Wednesday, September 3, 2014

Dear Sierra Club, Please Stop. Comparable Fuels Rule Part 4

In my last post I asked:
How did the EPA get itself painted into this corner?
To answer that question we will need to take a trip in the Way-Bac Machine to 1985


Here is what the Court wrote:
Until 1985, EPA regulations expressly exempted from [RCRA] section 6924’s hazardous waste standards “material . . . being burned as a fuel for the purpose of recovering usable energy,” under the theory that such material was not “discarded,” or, consequently, “hazardous waste,” which is defined in [RCRA] section 6903(5) “as a subset of ‘solid waste.” 
This did not sit well with folks who saw that:
 “Exempting facilities that burned hazardous waste for energy recovery from Subtitle C’s requirements created a regulatory ‘loophole’ by means of which over half of the hazardous waste generated in the United States came to be burned in [boilers and industrial furnaces] not subject to RCRA.
● ● ● ● ● ● ●
Directions:
• A. Can you sum up the Comparable Fuels Rule post in two sentences?
• B. Which part of the Comparable Fuels Rule post opens with the words containing "Here is what" and closes with "subject to RCRA."? Extract it word for word.
• C. Which RCRA sections and subtitles does the Comparable Fuels Rule post mention?

Rows:
● ● ● ● ● ● ●
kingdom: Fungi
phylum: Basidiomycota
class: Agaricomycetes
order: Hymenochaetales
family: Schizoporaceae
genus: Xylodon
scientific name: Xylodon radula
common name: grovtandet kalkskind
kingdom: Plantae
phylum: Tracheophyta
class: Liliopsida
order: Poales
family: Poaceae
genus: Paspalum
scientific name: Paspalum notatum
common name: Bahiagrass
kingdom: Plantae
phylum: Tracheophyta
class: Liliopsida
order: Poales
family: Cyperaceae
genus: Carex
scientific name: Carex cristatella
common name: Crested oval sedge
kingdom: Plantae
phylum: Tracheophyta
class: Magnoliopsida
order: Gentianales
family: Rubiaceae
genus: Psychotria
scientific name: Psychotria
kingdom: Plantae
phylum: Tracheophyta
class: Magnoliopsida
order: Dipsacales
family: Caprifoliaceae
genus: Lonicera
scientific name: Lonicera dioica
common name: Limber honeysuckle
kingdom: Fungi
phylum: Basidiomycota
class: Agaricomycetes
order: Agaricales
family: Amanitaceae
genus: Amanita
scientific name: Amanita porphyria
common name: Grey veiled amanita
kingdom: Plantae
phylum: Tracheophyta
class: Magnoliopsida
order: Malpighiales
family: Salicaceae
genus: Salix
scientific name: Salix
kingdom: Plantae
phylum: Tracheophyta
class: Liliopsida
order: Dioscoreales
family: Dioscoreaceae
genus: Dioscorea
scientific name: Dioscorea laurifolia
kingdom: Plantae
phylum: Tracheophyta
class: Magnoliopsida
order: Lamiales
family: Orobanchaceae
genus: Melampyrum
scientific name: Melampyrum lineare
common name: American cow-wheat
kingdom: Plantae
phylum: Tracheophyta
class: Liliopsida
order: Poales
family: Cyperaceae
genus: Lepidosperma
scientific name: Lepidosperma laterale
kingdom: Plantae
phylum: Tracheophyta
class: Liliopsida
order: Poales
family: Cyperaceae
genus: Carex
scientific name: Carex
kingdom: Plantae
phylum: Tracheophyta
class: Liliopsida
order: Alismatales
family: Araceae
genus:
● ● ● ● ● ● ●
Worked solutions:
• A. The post asks how the EPA got itself painted into a corner and goes back to 1985 to answer, quoting what the Court wrote. Until 1985, EPA regulations exempted material burned as fuel to recover usable energy from RCRA section 6924's hazardous waste standards, which critics saw as a regulatory loophole that let over half of U.S. hazardous waste be burned in boilers and industrial furnaces not subject to RCRA.

• B.
Here is what the Court wrote:
Until 1985, EPA regulations expressly exempted from [RCRA] section 6924’s hazardous waste standards “material . . . being burned as a fuel for the purpose of recovering usable energy,” under the theory that such material was not “discarded,” or, consequently, “hazardous waste,” which is defined in [RCRA] section 6903(5) “as a subset of ‘solid waste.” 
This did not sit well with folks who saw that:
 “Exempting facilities that burned hazardous waste for energy recovery from Subtitle C’s requirements created a regulatory ‘loophole’ by means of which over half of the hazardous waste generated in the United States came to be burned in [boilers and industrial furnaces] not subject to RCRA.

• C.
- Section 6924
- Section 6903(5)
- Subtitle C